Before-and-after object listings

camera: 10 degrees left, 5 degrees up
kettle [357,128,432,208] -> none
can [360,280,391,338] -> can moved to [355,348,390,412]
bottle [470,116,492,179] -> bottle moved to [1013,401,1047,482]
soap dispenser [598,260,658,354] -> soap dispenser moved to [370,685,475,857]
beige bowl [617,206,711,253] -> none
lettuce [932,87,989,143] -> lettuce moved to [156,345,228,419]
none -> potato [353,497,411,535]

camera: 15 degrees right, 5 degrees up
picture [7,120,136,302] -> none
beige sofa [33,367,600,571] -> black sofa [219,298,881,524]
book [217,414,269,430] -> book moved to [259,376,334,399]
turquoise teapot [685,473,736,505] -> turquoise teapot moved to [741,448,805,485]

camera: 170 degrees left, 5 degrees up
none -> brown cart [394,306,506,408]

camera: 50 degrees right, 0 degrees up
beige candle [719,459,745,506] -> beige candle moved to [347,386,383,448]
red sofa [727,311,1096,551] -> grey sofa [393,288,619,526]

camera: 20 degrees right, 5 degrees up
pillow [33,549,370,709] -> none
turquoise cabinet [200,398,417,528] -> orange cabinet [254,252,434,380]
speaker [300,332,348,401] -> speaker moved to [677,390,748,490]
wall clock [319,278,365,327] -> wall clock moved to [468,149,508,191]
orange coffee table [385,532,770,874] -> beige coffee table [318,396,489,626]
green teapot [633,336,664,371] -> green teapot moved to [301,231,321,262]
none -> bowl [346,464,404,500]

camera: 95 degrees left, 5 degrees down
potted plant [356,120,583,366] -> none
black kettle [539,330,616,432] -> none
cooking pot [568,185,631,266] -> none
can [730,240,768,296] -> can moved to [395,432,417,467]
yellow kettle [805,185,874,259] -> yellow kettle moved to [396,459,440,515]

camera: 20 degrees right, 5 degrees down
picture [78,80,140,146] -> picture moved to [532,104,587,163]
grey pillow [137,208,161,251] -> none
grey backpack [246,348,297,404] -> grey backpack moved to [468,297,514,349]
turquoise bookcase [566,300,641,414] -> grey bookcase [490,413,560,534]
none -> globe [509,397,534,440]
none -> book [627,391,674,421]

▶ **TASK TO CARRY OUT**: From the line that has "none -> potato [353,497,411,535]" through the line that has "speaker [300,332,348,401] ->", copy every line exactly as it appears above, and leave out all others.

▶ **RESULT FOR THIS TASK**:
none -> potato [353,497,411,535]

camera: 15 degrees right, 5 degrees up
picture [7,120,136,302] -> none
beige sofa [33,367,600,571] -> black sofa [219,298,881,524]
book [217,414,269,430] -> book moved to [259,376,334,399]
turquoise teapot [685,473,736,505] -> turquoise teapot moved to [741,448,805,485]

camera: 170 degrees left, 5 degrees up
none -> brown cart [394,306,506,408]

camera: 50 degrees right, 0 degrees up
beige candle [719,459,745,506] -> beige candle moved to [347,386,383,448]
red sofa [727,311,1096,551] -> grey sofa [393,288,619,526]

camera: 20 degrees right, 5 degrees up
pillow [33,549,370,709] -> none
turquoise cabinet [200,398,417,528] -> orange cabinet [254,252,434,380]
speaker [300,332,348,401] -> speaker moved to [677,390,748,490]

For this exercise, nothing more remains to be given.